[BEGIN]

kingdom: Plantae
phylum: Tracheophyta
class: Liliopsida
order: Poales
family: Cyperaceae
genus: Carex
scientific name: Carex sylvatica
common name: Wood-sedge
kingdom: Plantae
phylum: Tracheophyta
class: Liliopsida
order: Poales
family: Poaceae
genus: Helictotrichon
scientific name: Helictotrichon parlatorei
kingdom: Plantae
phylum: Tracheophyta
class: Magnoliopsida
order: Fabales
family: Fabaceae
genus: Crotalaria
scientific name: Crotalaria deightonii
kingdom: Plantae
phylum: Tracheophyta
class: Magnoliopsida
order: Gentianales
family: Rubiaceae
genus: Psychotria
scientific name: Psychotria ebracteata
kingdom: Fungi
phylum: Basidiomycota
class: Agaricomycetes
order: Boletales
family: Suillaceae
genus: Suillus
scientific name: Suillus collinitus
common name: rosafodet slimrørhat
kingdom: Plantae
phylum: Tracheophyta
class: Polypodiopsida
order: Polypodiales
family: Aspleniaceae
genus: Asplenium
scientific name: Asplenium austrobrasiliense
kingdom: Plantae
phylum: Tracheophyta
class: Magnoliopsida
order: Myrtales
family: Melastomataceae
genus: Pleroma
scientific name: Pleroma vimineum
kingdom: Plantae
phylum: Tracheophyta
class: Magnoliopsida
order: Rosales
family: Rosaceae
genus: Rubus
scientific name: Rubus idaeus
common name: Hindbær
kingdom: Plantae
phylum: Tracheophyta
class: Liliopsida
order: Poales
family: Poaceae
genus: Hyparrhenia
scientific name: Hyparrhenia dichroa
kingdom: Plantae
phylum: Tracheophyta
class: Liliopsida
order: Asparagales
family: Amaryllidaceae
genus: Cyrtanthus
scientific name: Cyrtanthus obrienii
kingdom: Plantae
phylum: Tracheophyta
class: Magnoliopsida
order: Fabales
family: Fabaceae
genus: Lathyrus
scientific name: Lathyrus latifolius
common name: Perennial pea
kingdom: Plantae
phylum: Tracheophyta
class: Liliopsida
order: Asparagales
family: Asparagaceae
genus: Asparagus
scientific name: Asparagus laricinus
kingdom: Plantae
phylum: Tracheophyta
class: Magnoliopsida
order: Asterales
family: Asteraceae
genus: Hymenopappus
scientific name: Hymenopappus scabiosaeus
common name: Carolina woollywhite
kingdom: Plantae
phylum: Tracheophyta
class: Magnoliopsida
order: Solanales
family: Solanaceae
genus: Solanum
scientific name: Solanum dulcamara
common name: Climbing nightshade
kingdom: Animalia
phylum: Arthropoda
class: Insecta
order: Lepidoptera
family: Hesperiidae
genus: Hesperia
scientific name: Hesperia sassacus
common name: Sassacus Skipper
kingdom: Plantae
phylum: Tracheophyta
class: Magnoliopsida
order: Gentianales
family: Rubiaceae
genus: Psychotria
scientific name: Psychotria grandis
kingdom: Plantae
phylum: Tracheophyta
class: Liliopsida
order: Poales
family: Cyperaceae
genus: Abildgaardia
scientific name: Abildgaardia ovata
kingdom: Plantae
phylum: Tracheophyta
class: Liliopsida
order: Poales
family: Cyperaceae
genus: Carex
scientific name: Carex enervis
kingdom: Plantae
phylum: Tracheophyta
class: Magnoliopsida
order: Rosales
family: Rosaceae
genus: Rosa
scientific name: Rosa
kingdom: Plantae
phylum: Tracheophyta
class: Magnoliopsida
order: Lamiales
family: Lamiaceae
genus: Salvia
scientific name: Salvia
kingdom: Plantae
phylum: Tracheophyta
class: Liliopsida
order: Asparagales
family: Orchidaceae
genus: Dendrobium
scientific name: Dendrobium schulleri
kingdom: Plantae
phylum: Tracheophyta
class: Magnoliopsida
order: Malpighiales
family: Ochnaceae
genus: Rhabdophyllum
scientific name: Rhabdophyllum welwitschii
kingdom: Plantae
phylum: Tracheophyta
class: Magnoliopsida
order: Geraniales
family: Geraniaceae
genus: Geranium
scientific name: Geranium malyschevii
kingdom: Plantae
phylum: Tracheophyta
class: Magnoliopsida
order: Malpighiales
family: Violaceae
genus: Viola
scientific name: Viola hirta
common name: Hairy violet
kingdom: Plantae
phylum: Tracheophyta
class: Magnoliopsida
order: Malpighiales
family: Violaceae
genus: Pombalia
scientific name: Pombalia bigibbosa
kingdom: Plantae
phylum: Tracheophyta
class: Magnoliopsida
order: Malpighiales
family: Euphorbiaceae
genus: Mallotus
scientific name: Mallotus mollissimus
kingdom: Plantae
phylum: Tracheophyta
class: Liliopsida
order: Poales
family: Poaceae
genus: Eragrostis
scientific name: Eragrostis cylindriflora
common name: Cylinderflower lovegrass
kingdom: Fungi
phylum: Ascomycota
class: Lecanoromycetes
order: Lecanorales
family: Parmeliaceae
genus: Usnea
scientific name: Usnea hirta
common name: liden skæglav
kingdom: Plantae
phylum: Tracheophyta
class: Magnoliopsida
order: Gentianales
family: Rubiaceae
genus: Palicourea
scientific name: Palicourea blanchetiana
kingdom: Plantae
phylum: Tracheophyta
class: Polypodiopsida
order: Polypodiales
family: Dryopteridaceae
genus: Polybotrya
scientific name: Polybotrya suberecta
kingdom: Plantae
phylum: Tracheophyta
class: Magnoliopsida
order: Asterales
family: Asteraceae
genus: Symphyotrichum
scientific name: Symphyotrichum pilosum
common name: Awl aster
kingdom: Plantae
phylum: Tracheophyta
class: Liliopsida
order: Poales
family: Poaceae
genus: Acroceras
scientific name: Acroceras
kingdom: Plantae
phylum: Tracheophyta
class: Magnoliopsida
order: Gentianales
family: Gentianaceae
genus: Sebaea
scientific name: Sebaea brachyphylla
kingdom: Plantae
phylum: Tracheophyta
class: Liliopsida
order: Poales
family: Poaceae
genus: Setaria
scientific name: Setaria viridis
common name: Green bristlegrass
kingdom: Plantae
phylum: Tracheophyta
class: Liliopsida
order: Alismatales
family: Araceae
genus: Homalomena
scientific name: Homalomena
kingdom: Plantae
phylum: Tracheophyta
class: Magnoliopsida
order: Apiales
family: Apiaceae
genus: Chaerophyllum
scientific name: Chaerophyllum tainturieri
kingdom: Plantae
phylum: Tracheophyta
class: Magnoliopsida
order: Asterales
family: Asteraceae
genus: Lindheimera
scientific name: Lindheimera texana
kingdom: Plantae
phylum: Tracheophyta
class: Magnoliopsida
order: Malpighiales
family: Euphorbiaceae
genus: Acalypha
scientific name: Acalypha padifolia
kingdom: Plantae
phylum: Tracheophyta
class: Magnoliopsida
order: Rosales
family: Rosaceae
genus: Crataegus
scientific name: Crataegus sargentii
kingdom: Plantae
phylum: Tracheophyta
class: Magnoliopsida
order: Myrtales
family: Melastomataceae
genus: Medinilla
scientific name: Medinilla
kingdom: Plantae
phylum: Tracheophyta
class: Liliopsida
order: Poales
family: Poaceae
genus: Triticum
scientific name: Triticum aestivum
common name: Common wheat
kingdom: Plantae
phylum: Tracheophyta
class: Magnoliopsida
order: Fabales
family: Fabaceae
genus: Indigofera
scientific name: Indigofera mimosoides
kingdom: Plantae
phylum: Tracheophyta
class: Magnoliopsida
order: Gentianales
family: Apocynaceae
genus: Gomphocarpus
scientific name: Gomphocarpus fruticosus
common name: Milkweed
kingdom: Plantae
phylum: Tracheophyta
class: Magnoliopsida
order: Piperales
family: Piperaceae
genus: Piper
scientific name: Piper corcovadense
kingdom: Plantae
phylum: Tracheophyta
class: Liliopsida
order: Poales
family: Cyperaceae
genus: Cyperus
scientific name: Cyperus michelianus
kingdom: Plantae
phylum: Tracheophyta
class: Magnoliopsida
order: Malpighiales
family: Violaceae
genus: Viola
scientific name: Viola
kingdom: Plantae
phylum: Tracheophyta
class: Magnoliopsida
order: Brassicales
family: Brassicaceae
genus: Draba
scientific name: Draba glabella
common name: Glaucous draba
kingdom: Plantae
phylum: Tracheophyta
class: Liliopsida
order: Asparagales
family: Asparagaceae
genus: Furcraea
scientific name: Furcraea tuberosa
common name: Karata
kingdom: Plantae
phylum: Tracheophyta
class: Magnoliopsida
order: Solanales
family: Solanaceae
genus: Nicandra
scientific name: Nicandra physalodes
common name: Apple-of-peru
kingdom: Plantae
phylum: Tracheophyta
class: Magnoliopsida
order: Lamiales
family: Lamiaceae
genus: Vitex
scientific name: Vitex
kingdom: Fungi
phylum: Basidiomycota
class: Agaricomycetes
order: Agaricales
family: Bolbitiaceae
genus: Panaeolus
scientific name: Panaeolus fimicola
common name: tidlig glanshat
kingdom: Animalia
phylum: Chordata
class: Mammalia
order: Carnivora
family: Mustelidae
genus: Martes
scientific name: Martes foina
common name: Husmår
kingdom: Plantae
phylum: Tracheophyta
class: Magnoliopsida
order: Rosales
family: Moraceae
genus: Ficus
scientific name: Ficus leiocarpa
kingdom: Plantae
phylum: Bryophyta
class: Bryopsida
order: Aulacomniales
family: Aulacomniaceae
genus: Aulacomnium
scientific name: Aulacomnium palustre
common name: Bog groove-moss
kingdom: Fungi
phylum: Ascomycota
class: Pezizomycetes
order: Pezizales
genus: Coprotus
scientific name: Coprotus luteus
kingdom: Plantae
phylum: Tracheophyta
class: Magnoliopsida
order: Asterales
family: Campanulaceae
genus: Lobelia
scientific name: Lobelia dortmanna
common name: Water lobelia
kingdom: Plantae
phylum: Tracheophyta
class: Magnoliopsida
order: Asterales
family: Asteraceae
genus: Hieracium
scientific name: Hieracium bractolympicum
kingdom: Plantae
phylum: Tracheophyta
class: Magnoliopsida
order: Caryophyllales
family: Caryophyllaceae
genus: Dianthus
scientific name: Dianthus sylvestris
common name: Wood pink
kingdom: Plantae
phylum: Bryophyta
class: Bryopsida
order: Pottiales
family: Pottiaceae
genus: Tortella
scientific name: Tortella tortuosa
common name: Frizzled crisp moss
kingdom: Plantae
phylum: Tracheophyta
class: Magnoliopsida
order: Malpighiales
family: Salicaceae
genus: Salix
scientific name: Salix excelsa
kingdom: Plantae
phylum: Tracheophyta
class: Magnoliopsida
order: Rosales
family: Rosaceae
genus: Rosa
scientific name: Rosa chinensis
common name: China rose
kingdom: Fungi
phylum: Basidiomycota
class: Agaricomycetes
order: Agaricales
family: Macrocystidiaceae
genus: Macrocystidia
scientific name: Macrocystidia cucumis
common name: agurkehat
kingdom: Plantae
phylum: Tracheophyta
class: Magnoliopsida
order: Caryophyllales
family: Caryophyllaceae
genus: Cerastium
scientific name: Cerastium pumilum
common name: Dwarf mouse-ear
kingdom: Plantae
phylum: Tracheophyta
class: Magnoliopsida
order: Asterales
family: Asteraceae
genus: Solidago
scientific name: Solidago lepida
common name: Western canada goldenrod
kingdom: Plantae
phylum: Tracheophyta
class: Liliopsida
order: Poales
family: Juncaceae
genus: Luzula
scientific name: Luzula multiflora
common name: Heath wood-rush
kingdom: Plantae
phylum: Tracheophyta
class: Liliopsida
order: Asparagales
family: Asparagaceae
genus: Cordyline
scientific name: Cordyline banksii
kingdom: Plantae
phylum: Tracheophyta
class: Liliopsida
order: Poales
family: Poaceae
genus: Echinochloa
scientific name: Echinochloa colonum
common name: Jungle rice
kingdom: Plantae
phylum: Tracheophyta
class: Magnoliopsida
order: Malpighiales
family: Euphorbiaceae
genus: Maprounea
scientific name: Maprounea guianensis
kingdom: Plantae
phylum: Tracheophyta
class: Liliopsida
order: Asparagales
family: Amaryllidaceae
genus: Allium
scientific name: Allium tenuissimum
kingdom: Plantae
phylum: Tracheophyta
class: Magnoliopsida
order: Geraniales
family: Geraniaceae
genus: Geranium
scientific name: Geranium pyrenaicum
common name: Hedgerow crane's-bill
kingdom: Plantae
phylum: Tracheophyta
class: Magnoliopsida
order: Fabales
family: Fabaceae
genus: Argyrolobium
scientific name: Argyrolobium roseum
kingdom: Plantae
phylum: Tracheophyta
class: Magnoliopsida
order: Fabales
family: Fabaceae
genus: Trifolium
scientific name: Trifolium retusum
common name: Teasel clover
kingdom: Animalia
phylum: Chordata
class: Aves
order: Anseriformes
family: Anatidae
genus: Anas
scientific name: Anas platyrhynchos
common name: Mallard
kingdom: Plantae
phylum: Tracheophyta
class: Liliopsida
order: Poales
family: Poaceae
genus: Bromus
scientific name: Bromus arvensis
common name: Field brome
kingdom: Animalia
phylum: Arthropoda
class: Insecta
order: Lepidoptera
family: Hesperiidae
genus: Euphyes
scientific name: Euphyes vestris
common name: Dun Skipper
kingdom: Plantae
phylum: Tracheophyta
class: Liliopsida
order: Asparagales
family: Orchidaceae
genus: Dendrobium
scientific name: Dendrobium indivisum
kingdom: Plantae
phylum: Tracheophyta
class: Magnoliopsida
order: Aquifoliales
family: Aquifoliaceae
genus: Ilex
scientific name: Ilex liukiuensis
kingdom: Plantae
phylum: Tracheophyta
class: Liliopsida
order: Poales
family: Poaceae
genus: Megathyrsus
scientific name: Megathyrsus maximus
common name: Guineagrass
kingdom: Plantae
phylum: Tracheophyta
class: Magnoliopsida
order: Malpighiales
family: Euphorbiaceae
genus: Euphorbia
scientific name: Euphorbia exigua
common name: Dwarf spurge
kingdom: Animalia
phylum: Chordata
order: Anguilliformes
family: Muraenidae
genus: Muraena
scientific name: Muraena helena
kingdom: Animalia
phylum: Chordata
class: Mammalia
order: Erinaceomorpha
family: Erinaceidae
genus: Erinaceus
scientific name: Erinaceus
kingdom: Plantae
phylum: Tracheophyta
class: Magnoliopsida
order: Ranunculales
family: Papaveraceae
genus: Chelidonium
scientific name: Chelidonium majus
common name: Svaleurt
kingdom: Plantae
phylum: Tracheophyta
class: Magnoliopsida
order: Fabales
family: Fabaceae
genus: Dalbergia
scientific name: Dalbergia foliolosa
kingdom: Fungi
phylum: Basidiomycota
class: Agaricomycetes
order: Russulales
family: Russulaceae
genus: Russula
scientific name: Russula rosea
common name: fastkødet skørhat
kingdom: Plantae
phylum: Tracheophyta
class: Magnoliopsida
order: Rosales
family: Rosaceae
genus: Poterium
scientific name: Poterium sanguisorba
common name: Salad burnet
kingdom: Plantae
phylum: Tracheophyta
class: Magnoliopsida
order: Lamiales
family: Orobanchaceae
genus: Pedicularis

[END]

WHAT TO WORK ON: Copy out the entries word for word, starting at their first line and ending with the line that contains "genus: Pleroma", including that line.

REPLY TO THE TASK:
kingdom: Plantae
phylum: Tracheophyta
class: Liliopsida
order: Poales
family: Cyperaceae
genus: Carex
scientific name: Carex sylvatica
common name: Wood-sedge
kingdom: Plantae
phylum: Tracheophyta
class: Liliopsida
order: Poales
family: Poaceae
genus: Helictotrichon
scientific name: Helictotrichon parlatorei
kingdom: Plantae
phylum: Tracheophyta
class: Magnoliopsida
order: Fabales
family: Fabaceae
genus: Crotalaria
scientific name: Crotalaria deightonii
kingdom: Plantae
phylum: Tracheophyta
class: Magnoliopsida
order: Gentianales
family: Rubiaceae
genus: Psychotria
scientific name: Psychotria ebracteata
kingdom: Fungi
phylum: Basidiomycota
class: Agaricomycetes
order: Boletales
family: Suillaceae
genus: Suillus
scientific name: Suillus collinitus
common name: rosafodet slimrørhat
kingdom: Plantae
phylum: Tracheophyta
class: Polypodiopsida
order: Polypodiales
family: Aspleniaceae
genus: Asplenium
scientific name: Asplenium austrobrasiliense
kingdom: Plantae
phylum: Tracheophyta
class: Magnoliopsida
order: Myrtales
family: Melastomataceae
genus: Pleroma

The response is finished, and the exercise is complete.